╭─ EXERCISE DATA

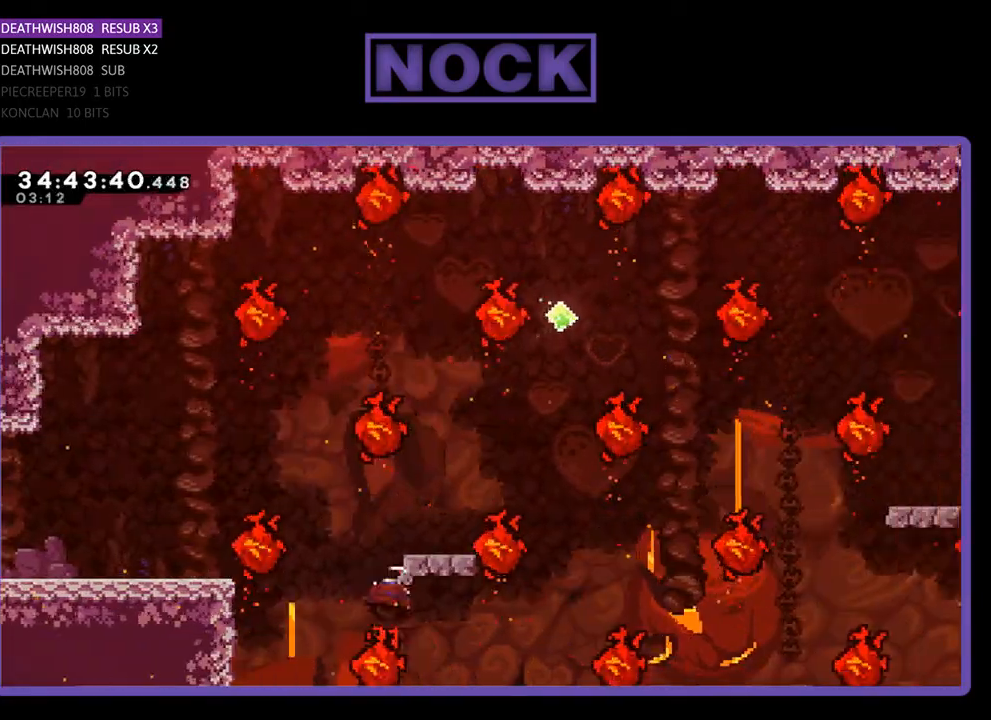
{"buttons": ["DPAD_RIGHT"], "events": [[133, "CIRCLE", "up"], [200, "DPAD_UP", "up"], [400, "DPAD_RIGHT", "down"]]}
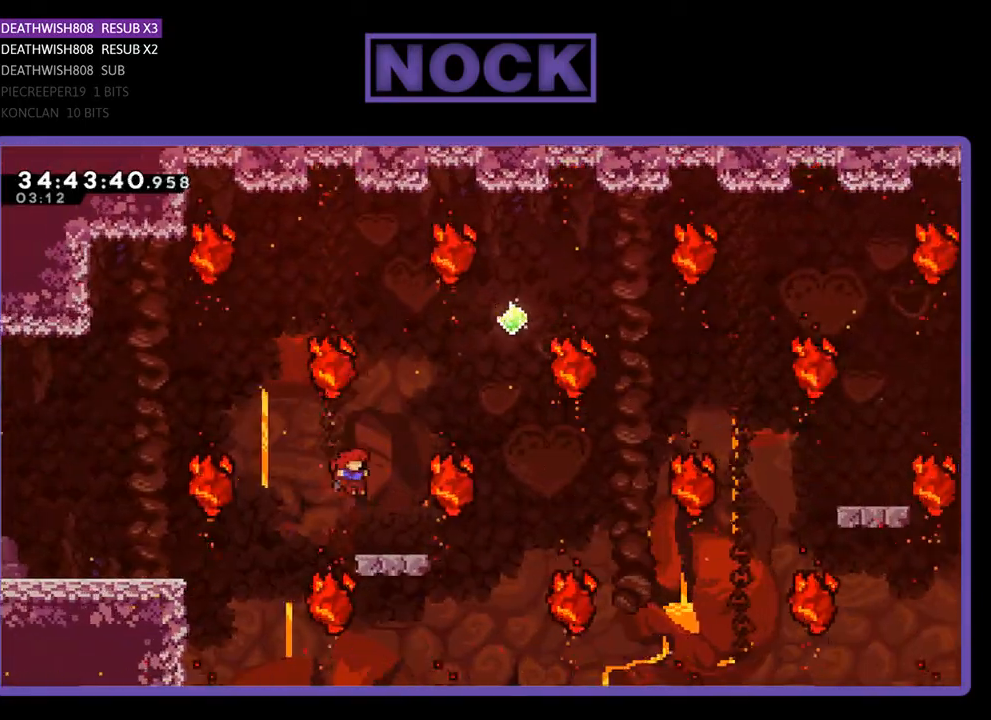
{"buttons": ["CROSS", "DPAD_RIGHT"], "events": [[167, "DPAD_RIGHT", "up"], [433, "DPAD_RIGHT", "down"], [500, "CROSS", "down"]]}
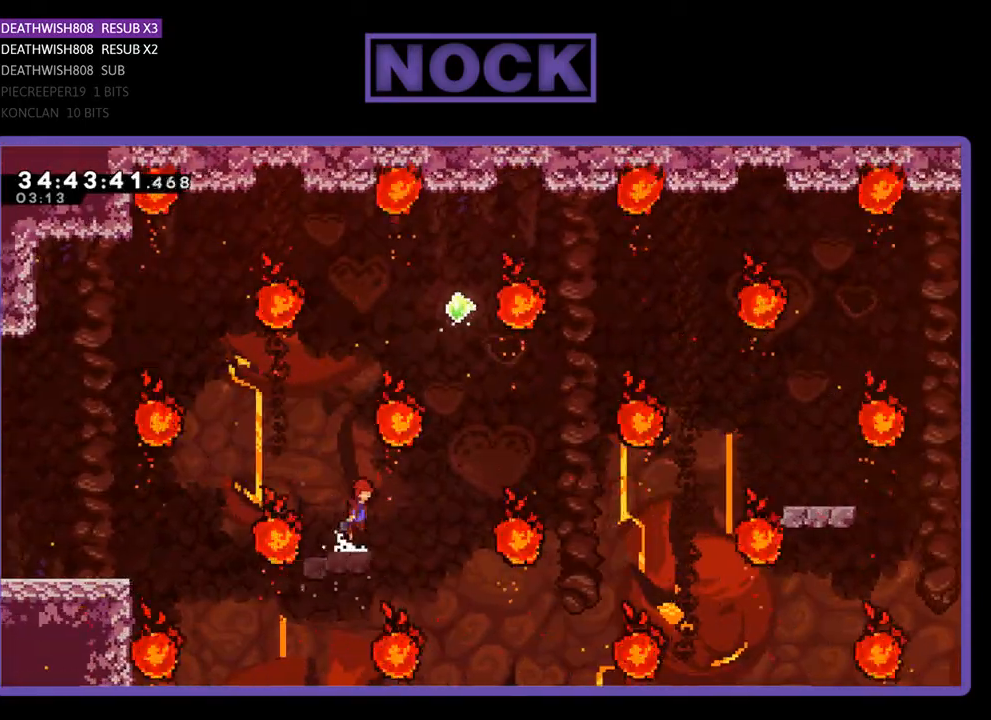
{"buttons": ["CIRCLE", "DPAD_UP"], "events": [[300, "CROSS", "up"], [300, "DPAD_RIGHT", "up"], [300, "DPAD_UP", "down"], [433, "CIRCLE", "down"]]}
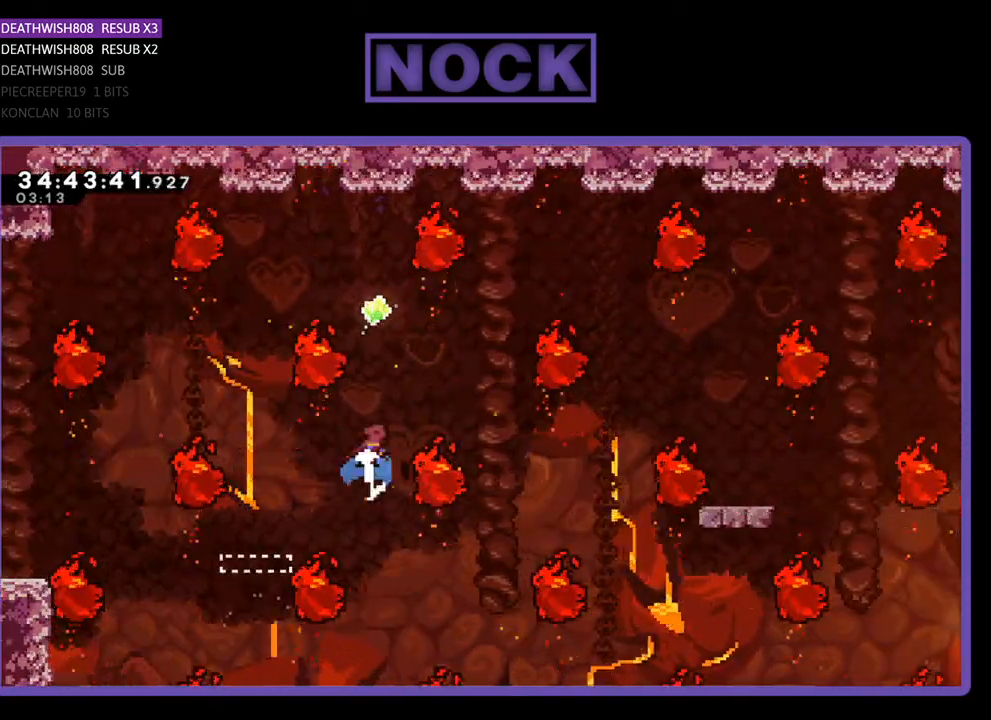
{"buttons": [], "events": [[100, "DPAD_UP", "up"], [233, "CIRCLE", "up"]]}
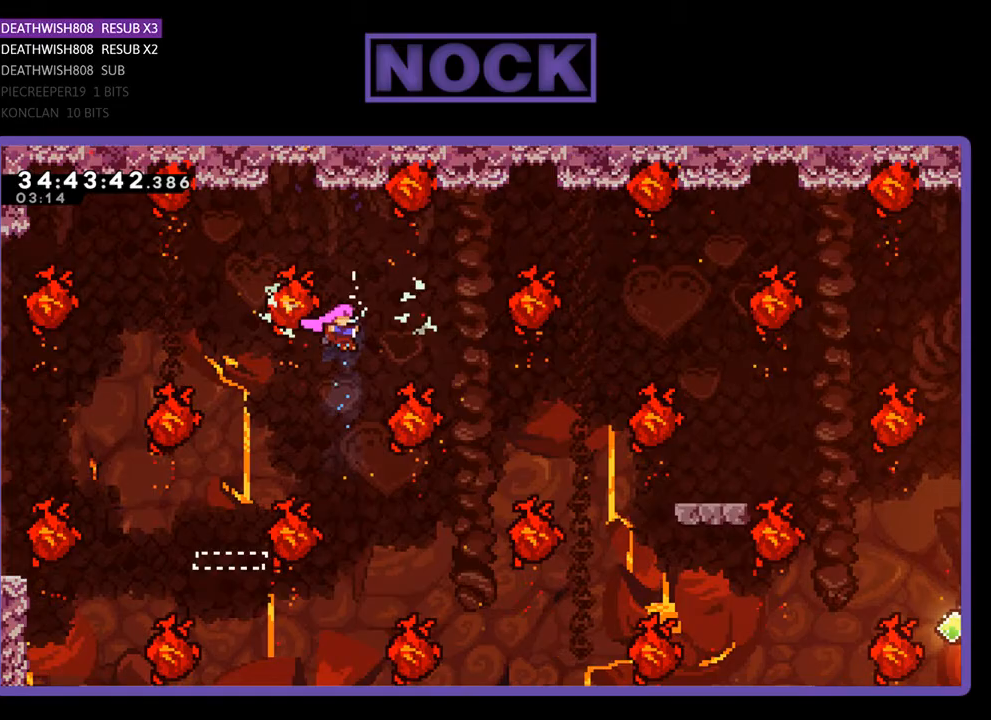
{"buttons": ["DPAD_UP"], "events": [[200, "DPAD_RIGHT", "down"], [300, "CIRCLE", "down"], [433, "DPAD_RIGHT", "up"], [467, "CIRCLE", "up"], [500, "DPAD_UP", "down"]]}
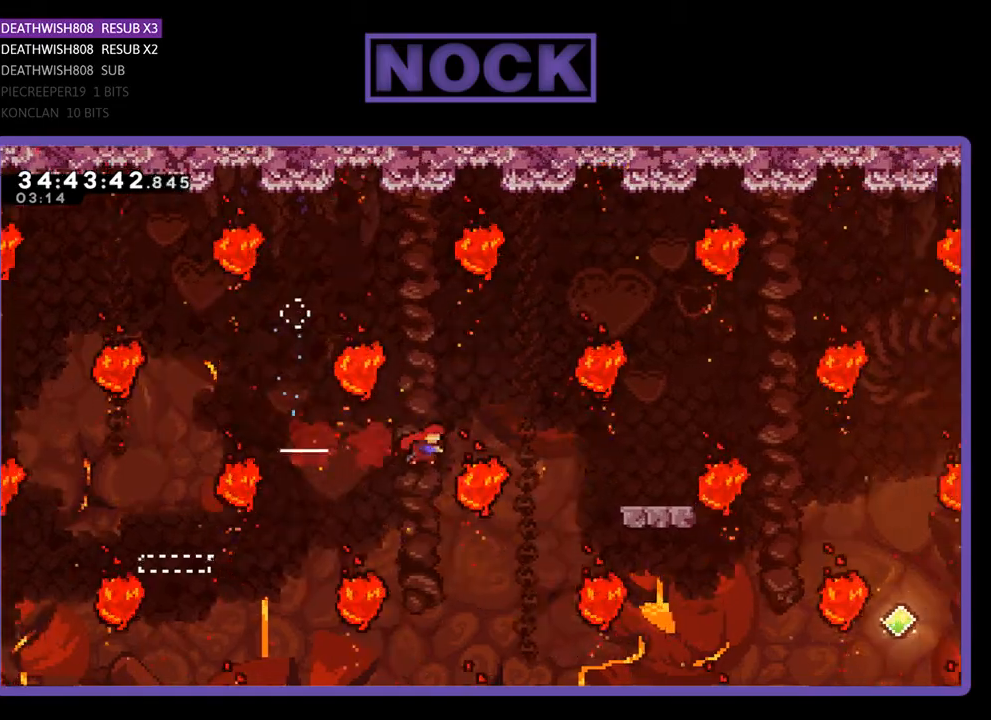
{"buttons": ["DPAD_RIGHT"], "events": [[33, "CIRCLE", "down"], [267, "CIRCLE", "up"], [333, "DPAD_RIGHT", "down"], [367, "DPAD_UP", "up"]]}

╰─

Every line above should be reproduced exactly, please, with no pictures included.

{"buttons": ["DPAD_RIGHT"], "events": [[133, "CIRCLE", "up"], [200, "DPAD_UP", "up"], [400, "DPAD_RIGHT", "down"]]}
{"buttons": ["CROSS", "DPAD_RIGHT"], "events": [[167, "DPAD_RIGHT", "up"], [433, "DPAD_RIGHT", "down"], [500, "CROSS", "down"]]}
{"buttons": ["CIRCLE", "DPAD_UP"], "events": [[300, "CROSS", "up"], [300, "DPAD_RIGHT", "up"], [300, "DPAD_UP", "down"], [433, "CIRCLE", "down"]]}
{"buttons": [], "events": [[100, "DPAD_UP", "up"], [233, "CIRCLE", "up"]]}
{"buttons": ["DPAD_UP"], "events": [[200, "DPAD_RIGHT", "down"], [300, "CIRCLE", "down"], [433, "DPAD_RIGHT", "up"], [467, "CIRCLE", "up"], [500, "DPAD_UP", "down"]]}
{"buttons": ["DPAD_RIGHT"], "events": [[33, "CIRCLE", "down"], [267, "CIRCLE", "up"], [333, "DPAD_RIGHT", "down"], [367, "DPAD_UP", "up"]]}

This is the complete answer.